Putin Claims Russia ‘Foiled’ 600 Foreign Spies Last Year

Russian President Vladimir Putin's plan to raise the standard of living in Russia will cos
Yuri Gripas/UPI

In his annual speech to officers of Russia’s FSB security agency, President Vladimir Putin commended the service for thwarting almost 600 foreign attempts to spy on Russia, painting a picture of a world obsessed with stealing Russia’s amazing military technology.

In his televised speech on Wednesday, Putin claimed “129 staff members and 465 agents of foreign special services were foiled,” without naming any of them or providing any details about the cases.

“We see foreign intelligence agencies trying to increase their activity towards Russia, seeking by all means to access political, economic, scientific and technological information,” he claimed.

The BBC was deeply skeptical of Putin’s assertions, noting there is no way to verify the numbers; Putin is eager to nourish nationalism, paranoia, and approval for his government; and the Kremlin wants to change the subject from Western accusations of Russian espionage, especially the attempted assassination of Sergei Skripal in the United Kingdom.

The BBC offered a few other examples of spying that Russia would prefer not to discuss:

The head of the British army, Gen Mark Carleton-Smith, said last year that Russia was seeking to “exploit vulnerability and weakness wherever they detect it.”

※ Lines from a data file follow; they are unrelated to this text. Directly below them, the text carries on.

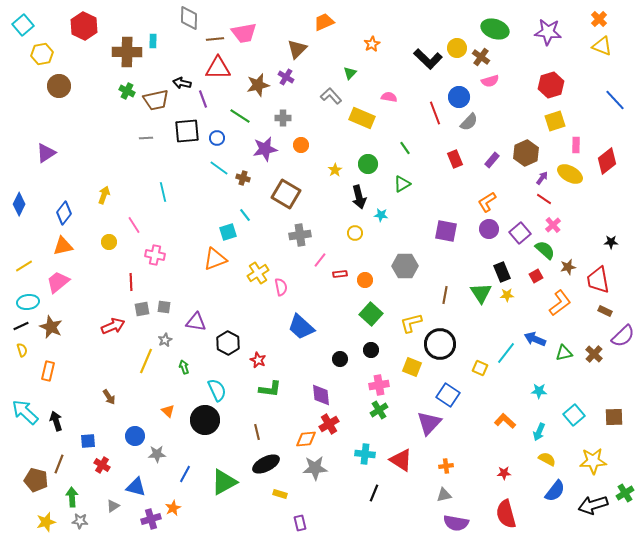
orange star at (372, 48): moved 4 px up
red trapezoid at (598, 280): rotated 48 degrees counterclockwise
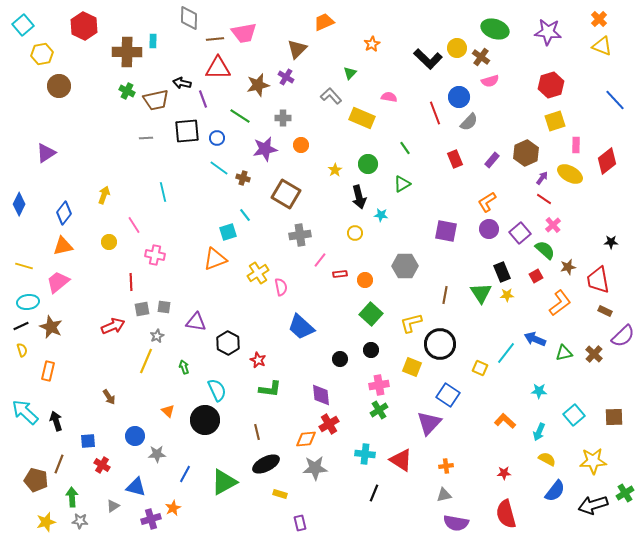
yellow line at (24, 266): rotated 48 degrees clockwise
gray star at (165, 340): moved 8 px left, 4 px up
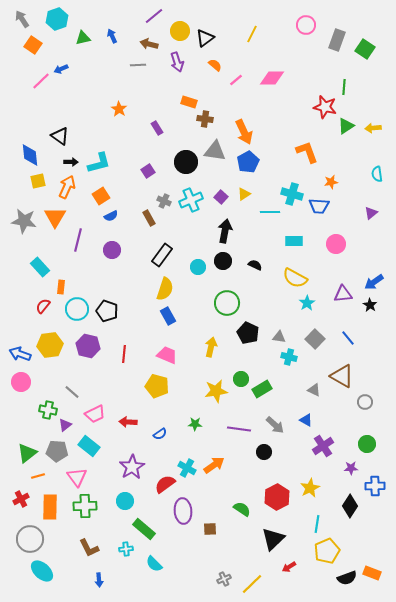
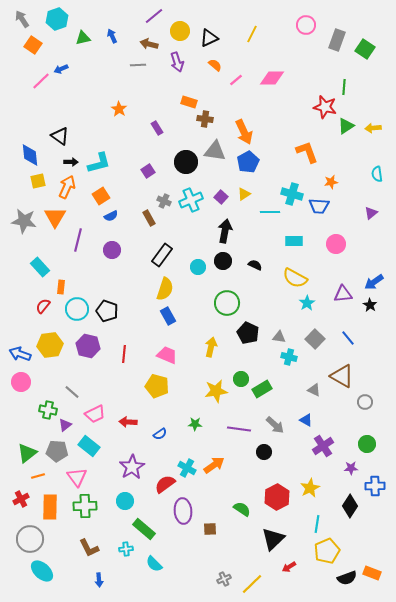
black triangle at (205, 38): moved 4 px right; rotated 12 degrees clockwise
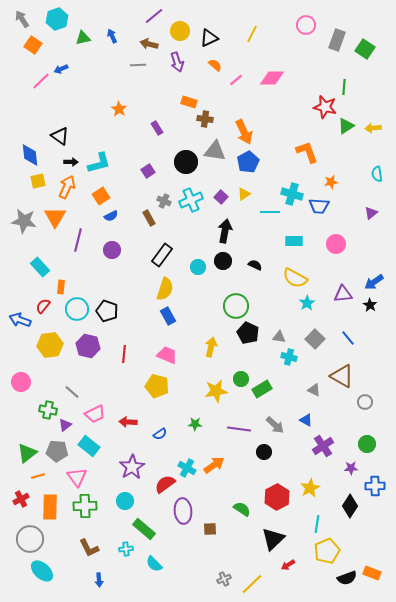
green circle at (227, 303): moved 9 px right, 3 px down
blue arrow at (20, 354): moved 34 px up
red arrow at (289, 567): moved 1 px left, 2 px up
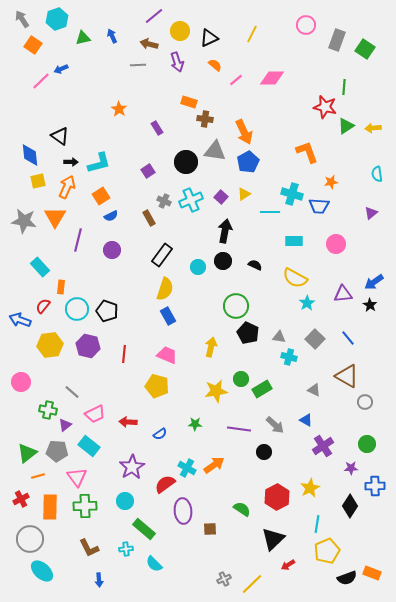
brown triangle at (342, 376): moved 5 px right
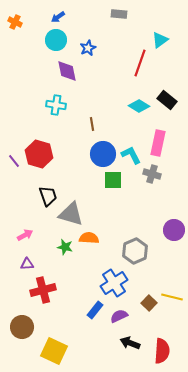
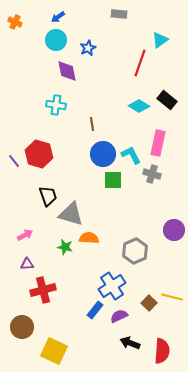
blue cross: moved 2 px left, 3 px down
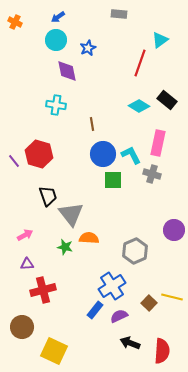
gray triangle: rotated 36 degrees clockwise
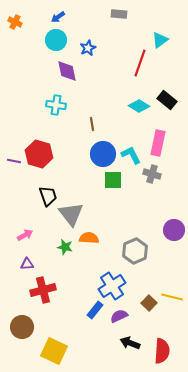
purple line: rotated 40 degrees counterclockwise
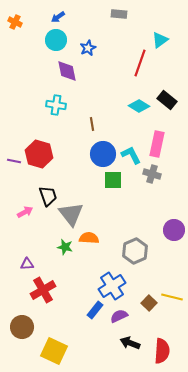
pink rectangle: moved 1 px left, 1 px down
pink arrow: moved 23 px up
red cross: rotated 15 degrees counterclockwise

Several intelligence agencies have acted against alleged Russian spy networks.

In December, the Czech Republic said it had broken up a group that used the Russian embassy as cover.

Dutch security services said two months earlier that they had foiled a plot to hack the global chemical weapons watchdog OPCW.

Another angle for Putin is relentlessly touting Russia’s new missile technology, which he claims is capable of sending warheads toward the United States and Europe at hypersonic speeds that would make the weapons difficult to detect and impossible to intercept. It serves Putin’s propaganda interests to conjure images of foreign spies desperately shoving their hands into Moscow’s high-tech cookie jar.

Putin’s address to the FSB included a call for stronger “protection of information related to new weapons and other sensitive data,” as Radio Free Europe put it. Putin also made a point of mentioning U.S. withdrawal from the Intermediate-Range Nuclear Forces (INF) treaty, which Washington accused Moscow of repeatedly violating.